The consent and confirmation given by shareholders in their subscription agreements to other previously executed agreements which are incorporated by reference must of necessity be narrowly construed. Such consent cannot be dichotomized to preserve to the promoters the profits realizable upon those provisions in the original contract that were preserved in the later one, while at the same time imposing upon the promoters fiduciary responsibilities only as to the added provisions of the subsequent contract. As is the case with sureties, liberties may not be taken with assent previously given (Becker v. Faber, 280 N. Y. 146; Antisdel v. Williamson, 165 N. Y. 372). The promoters whose profits under the original contract were unquestionably sealed off against tenant stockholder challenge, may have exposed those profits to fiduciary accounting by entering into the new agreement. A change or variation in the agreement expressing the underlying transaction might vitiate the original consent and effect a release from binding obligations arising thereunder unless consent is obtained anew. Ratification is the expression of acquiescence in past transactions (King v. MacKellar, 109 N. Y. 215, 223; Stevens v. Melcher, 80 Hun 514; 75 C. J. S., Ratification, pp. 608-610). It presupposes *249knowledge of past transactions, actual or constructive, not prescience.

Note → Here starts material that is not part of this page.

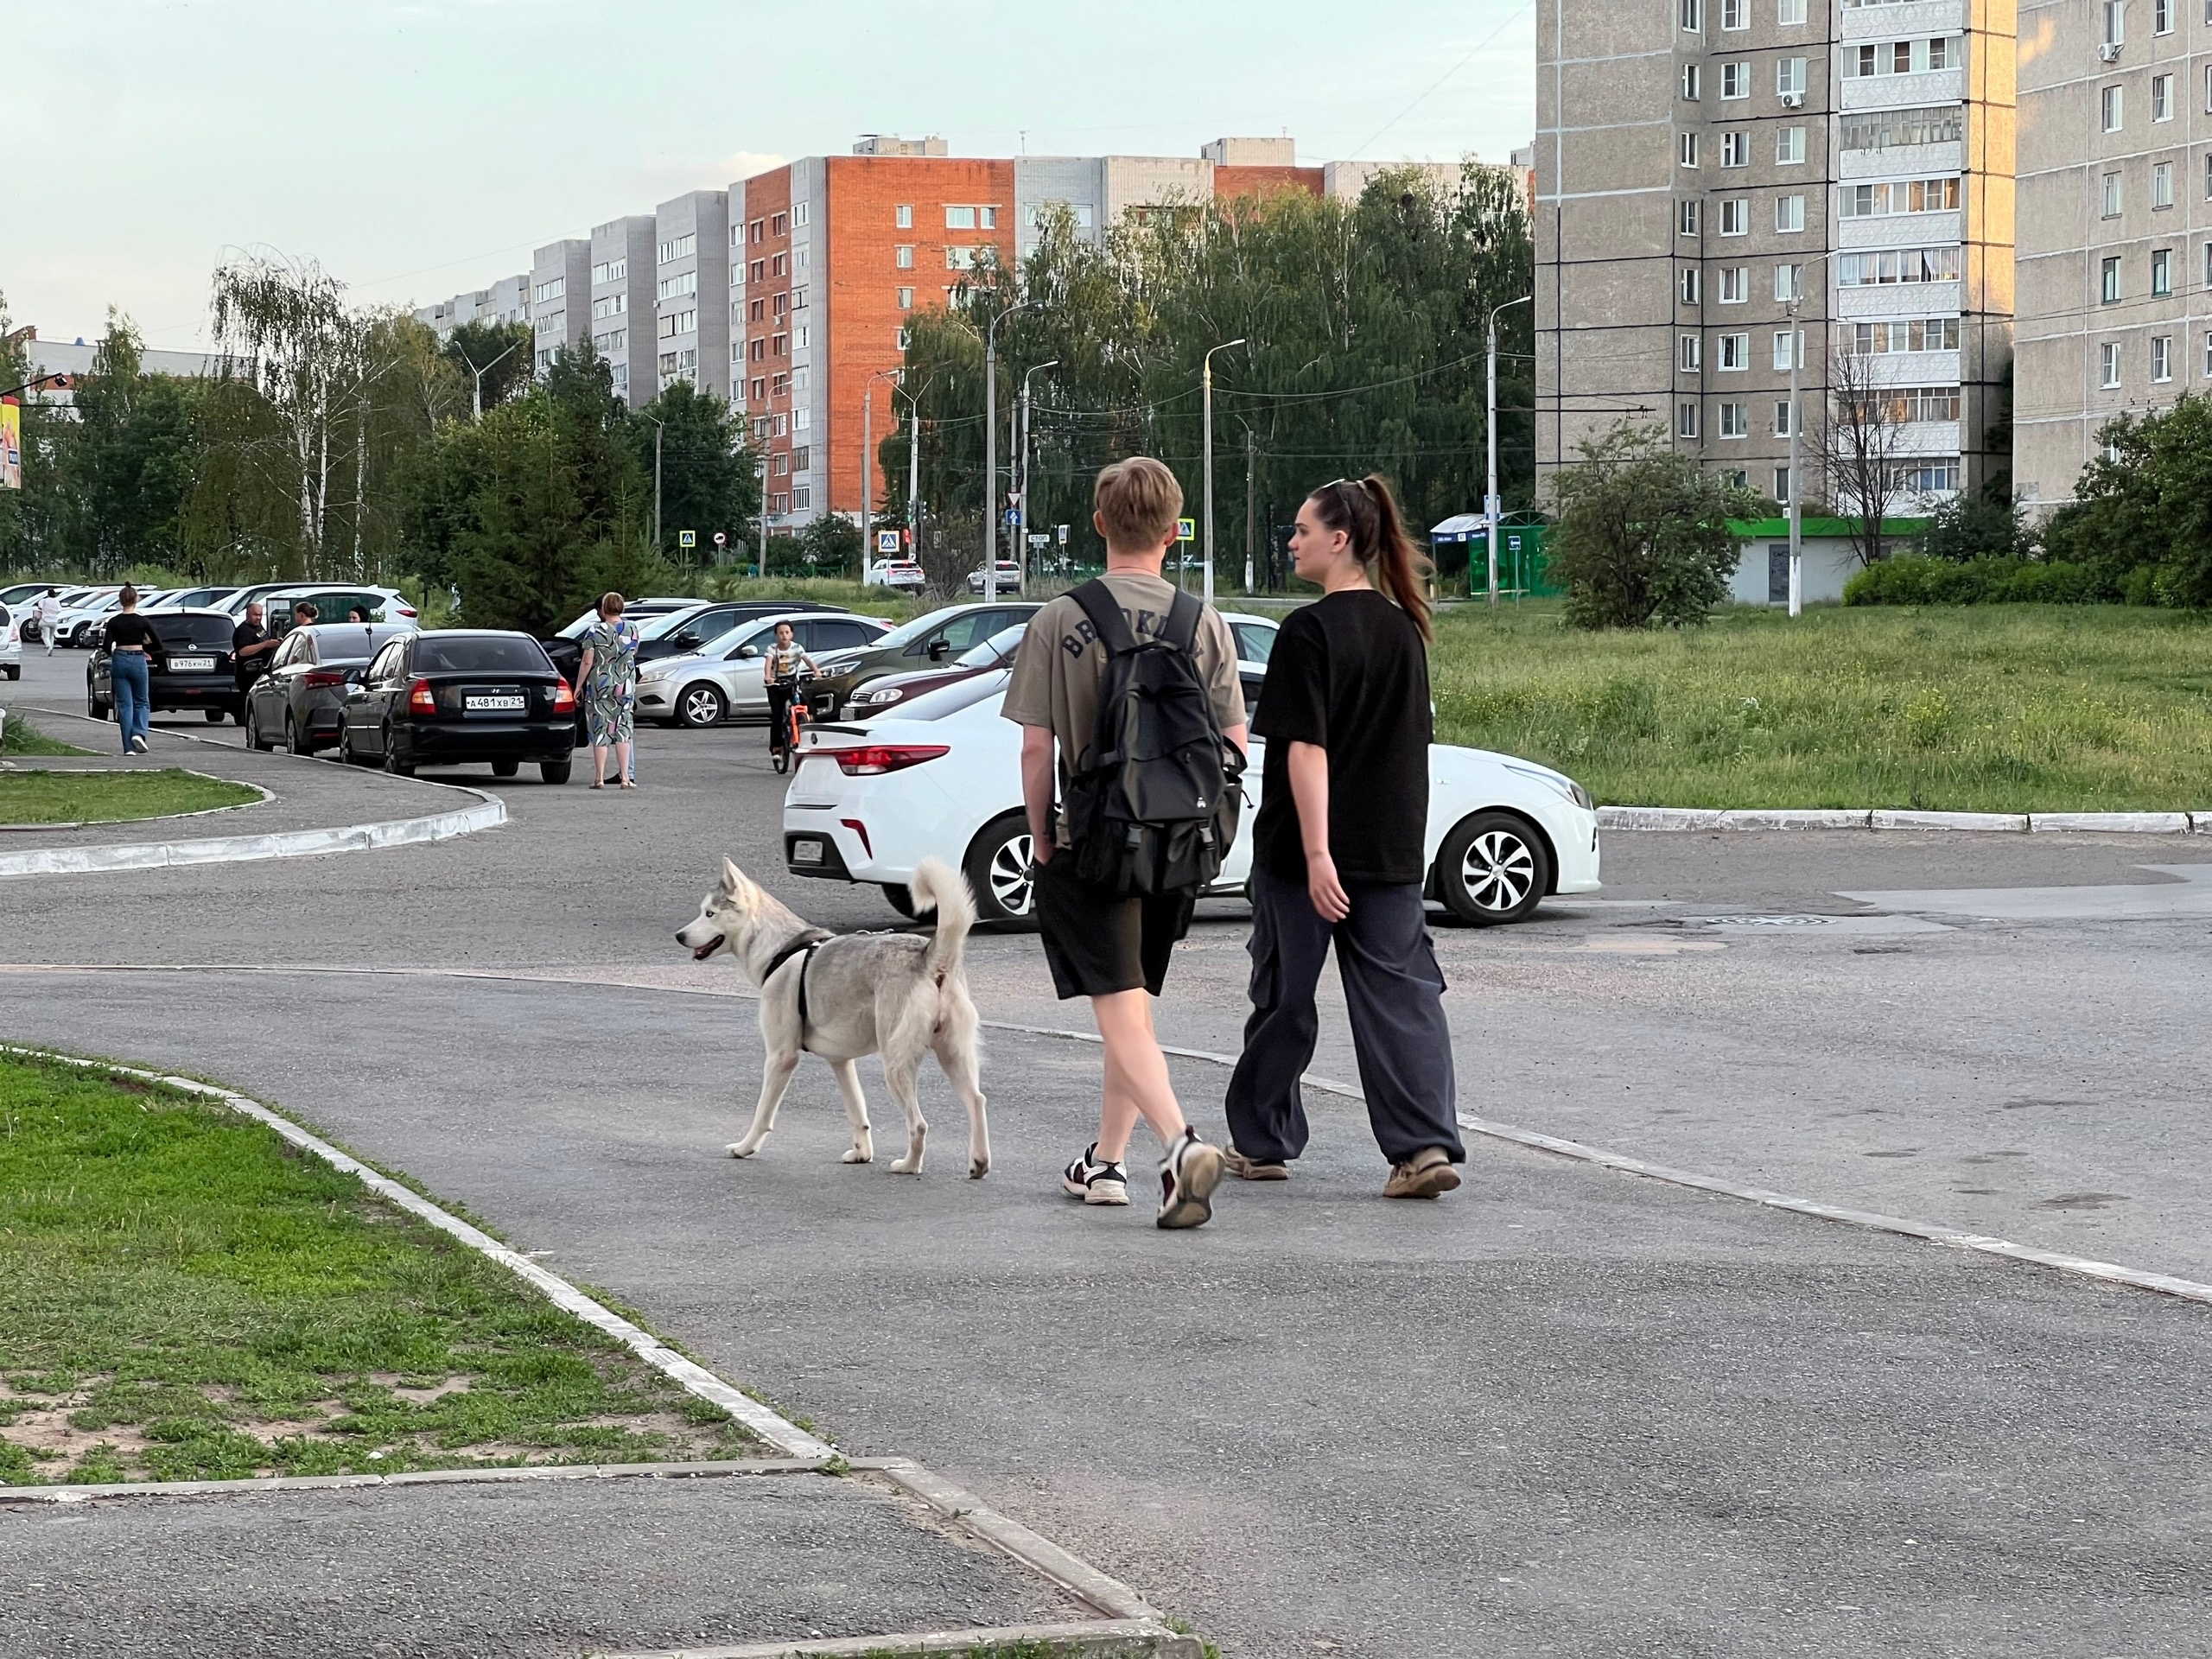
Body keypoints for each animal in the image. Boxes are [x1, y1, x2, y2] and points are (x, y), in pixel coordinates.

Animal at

Hence, when subsequent transactions were contracted for and concluded, after tenant shareholders had come into the picture, fiduciary obligation did exist. Defendants were legally entitled to retain without attack whatever profits accrued from contracts entered into when there were no other stockholders, provided such contracts were disclosed to and ratified by the shareholders. If, however, such ratified contracts never came to fruition, but were replaced by others, a different result might follow. Differences in the date of the agreement, the contract price, or the entity with which it is made might have resulted in the withholding of assent when such changes were proposed. After other shareholders have appeared on the scene, the traditional fiduciary obligations of disclosure and accountability for secret profits of which other shareholders had no notice come into play (Northridge Coop. Section No. 1 v. 32nd Ave. Constr. Corp., 2 N Y 2d 514, 527, supra; 1 Fletcher, Cyclopedia Corporations, §§ 192, 193).

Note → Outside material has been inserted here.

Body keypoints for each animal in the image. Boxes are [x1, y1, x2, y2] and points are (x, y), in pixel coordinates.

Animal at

‘ ‘ Sham matter is that which is good in form but false in fact, and which is demonstratively false as to leave no reasonable doubt in the mind of the court as to its falsity ” (Santasiero v. Briggs, 278 App. Div. 15, 21). Defendants contend in essence that the paragraphs of the complaint under review are sham because they are repetitious of the matter previously stricken from the original complaint. Whatever other theories defendants may reserve for trial, the argument that these paragraphs are sham can be sustained only upon a clear showing that the construction contract sued upon is the same as the earlier one accepted and confirmed by the subscribers; and under which this court has earlier upheld defendants’ right to realize profits.
The allegations challenged cannot be held sham at this stage of the litigation. The May 2, 1951 contract provided for a moderate reduction in total price, but also required the contractor to build a substantially smaller number of apartments. The later agreement was with a different construction company, perhaps less experienced, competent and reliable than the original contractor. The considerable interval in time between the two contracts, with consequent fluctuation in cost of labor and material, may have reflected on the fairness of the contract price under subsequent market conditions.
A resolution of the factual questions involved cannot be made adequately upon a motion of this nature. The order appealed from should be affirmed, upon the law and the facts, ydtb costs to plaintiff-respondent.